Reproduce the data below line by line, keeping every character, space and line break unchanged.

----

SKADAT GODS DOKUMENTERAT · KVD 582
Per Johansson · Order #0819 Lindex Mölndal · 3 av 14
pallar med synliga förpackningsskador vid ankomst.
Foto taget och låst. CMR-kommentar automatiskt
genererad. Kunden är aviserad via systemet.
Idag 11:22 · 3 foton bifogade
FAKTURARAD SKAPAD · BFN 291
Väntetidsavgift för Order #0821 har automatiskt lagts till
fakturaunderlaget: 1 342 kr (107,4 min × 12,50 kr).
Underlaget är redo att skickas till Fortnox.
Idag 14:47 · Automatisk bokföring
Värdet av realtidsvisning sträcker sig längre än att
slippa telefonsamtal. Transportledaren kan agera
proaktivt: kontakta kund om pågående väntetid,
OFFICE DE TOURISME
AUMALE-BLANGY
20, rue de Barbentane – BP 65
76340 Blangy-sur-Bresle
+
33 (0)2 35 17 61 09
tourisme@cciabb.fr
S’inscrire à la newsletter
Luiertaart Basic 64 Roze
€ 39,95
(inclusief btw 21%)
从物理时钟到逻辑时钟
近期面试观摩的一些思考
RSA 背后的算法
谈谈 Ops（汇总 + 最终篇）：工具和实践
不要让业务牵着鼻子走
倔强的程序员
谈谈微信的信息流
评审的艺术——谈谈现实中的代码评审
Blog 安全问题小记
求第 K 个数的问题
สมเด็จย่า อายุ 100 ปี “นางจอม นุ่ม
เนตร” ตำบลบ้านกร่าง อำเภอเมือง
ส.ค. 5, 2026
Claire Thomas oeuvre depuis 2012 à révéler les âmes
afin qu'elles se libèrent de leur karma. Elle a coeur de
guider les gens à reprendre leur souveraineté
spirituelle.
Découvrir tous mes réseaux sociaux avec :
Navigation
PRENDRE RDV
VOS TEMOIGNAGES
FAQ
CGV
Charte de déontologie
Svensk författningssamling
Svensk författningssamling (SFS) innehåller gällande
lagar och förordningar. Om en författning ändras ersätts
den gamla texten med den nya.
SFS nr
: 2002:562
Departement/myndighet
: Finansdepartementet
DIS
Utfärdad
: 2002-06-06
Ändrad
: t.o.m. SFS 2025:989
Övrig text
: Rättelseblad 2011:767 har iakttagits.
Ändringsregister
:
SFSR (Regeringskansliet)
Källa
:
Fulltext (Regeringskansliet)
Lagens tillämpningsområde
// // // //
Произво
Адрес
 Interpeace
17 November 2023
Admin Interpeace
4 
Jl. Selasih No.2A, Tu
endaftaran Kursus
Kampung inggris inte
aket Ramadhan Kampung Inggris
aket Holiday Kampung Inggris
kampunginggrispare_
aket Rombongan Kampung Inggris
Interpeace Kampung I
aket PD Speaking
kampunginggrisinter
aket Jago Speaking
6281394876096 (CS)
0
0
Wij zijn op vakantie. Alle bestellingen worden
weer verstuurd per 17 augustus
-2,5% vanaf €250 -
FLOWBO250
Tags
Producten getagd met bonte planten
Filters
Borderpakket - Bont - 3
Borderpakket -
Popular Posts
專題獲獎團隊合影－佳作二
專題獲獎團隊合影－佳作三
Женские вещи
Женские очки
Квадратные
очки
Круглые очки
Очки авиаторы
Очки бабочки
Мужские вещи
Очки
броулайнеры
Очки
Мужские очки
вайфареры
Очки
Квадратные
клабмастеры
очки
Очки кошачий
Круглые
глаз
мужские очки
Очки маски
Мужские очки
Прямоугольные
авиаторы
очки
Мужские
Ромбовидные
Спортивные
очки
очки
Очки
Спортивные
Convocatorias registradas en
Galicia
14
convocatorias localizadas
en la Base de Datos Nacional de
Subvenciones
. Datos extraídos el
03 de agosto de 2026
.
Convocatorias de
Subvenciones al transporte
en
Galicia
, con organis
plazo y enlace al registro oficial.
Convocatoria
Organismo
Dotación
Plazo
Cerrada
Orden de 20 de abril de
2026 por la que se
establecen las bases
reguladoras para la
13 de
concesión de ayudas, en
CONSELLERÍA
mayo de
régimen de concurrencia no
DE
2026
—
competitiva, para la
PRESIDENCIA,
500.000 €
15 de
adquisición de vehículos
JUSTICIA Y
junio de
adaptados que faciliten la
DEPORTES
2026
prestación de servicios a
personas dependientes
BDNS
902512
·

----

**Response area**
SKADAT GODS DOKUMENTERAT · KVD 582
Per Johansson · Order #0819 Lindex Mölndal · 3 av 14
pallar med synliga förpackningsskador vid ankomst.
Foto taget och låst. CMR-kommentar automatiskt
genererad. Kunden är aviserad via systemet.
Idag 11:22 · 3 foton bifogade
FAKTURARAD SKAPAD · BFN 291
Väntetidsavgift för Order #0821 har automatiskt lagts till
fakturaunderlaget: 1 342 kr (107,4 min × 12,50 kr).
Underlaget är redo att skickas till Fortnox.
Idag 14:47 · Automatisk bokföring
Värdet av realtidsvisning sträcker sig längre än att
slippa telefonsamtal. Transportledaren kan agera
proaktivt: kontakta kund om pågående väntetid,
OFFICE DE TOURISME
AUMALE-BLANGY
20, rue de Barbentane – BP 65
76340 Blangy-sur-Bresle
+
33 (0)2 35 17 61 09
tourisme@cciabb.fr
S’inscrire à la newsletter
Luiertaart Basic 64 Roze
€ 39,95
(inclusief btw 21%)
从物理时钟到逻辑时钟
近期面试观摩的一些思考
RSA 背后的算法
谈谈 Ops（汇总 + 最终篇）：工具和实践
不要让业务牵着鼻子走
倔强的程序员
谈谈微信的信息流
评审的艺术——谈谈现实中的代码评审
Blog 安全问题小记
求第 K 个数的问题
สมเด็จย่า อายุ 100 ปี “นางจอม นุ่ม
เนตร” ตำบลบ้านกร่าง อำเภอเมือง
ส.ค. 5, 2026
Claire Thomas oeuvre depuis 2012 à révéler les âmes
afin qu'elles se libèrent de leur karma. Elle a coeur de
guider les gens à reprendre leur souveraineté
spirituelle.
Découvrir tous mes réseaux sociaux avec :
Navigation
PRENDRE RDV
VOS TEMOIGNAGES
FAQ
CGV
Charte de déontologie
Svensk författningssamling
Svensk författningssamling (SFS) innehåller gällande
lagar och förordningar. Om en författning ändras ersätts
den gamla texten med den nya.
SFS nr
: 2002:562
Departement/myndighet
: Finansdepartementet
DIS
Utfärdad
: 2002-06-06
Ändrad
: t.o.m. SFS 2025:989
Övrig text
: Rättelseblad 2011:767 har iakttagits.
Ändringsregister
:
SFSR (Regeringskansliet)
Källa
:
Fulltext (Regeringskansliet)
Lagens tillämpningsområde
// // // //
Произво
Адрес
 Interpeace
17 November 2023
Admin Interpeace
4 
Jl. Selasih No.2A, Tu
endaftaran Kursus
Kampung inggris inte
aket Ramadhan Kampung Inggris
aket Holiday Kampung Inggris
kampunginggrispare_
aket Rombongan Kampung Inggris
Interpeace Kampung I
aket PD Speaking
kampunginggrisinter
aket Jago Speaking
6281394876096 (CS)
0
0
Wij zijn op vakantie. Alle bestellingen worden
weer verstuurd per 17 augustus
-2,5% vanaf €250 -
FLOWBO250
Tags
Producten getagd met bonte planten
Filters
Borderpakket - Bont - 3
Borderpakket -
Popular Posts
專題獲獎團隊合影－佳作二
專題獲獎團隊合影－佳作三
Женские вещи
Женские очки
Квадратные
очки
Круглые очки
Очки авиаторы
Очки бабочки
Мужские вещи
Очки
броулайнеры
Очки
Мужские очки
вайфареры
Очки
Квадратные
клабмастеры
очки
Очки кошачий
Круглые
глаз
мужские очки
Очки маски
Мужские очки
Прямоугольные
авиаторы
очки
Мужские
Ромбовидные
Спортивные
очки
очки
Очки
Спортивные
Convocatorias registradas en
Galicia
14
convocatorias localizadas
en la Base de Datos Nacional de
Subvenciones
. Datos extraídos el
03 de agosto de 2026
.
Convocatorias de
Subvenciones al transporte
en
Galicia
, con organis
plazo y enlace al registro oficial.
Convocatoria
Organismo
Dotación
Plazo
Cerrada
Orden de 20 de abril de
2026 por la que se
establecen las bases
reguladoras para la
13 de
concesión de ayudas, en
CONSELLERÍA
mayo de
régimen de concurrencia no
DE
2026
—
competitiva, para la
PRESIDENCIA,
500.000 €
15 de
adquisición de vehículos
JUSTICIA Y
junio de
adaptados que faciliten la
DEPORTES
2026
prestación de servicios a
personas dependientes
BDNS
902512
·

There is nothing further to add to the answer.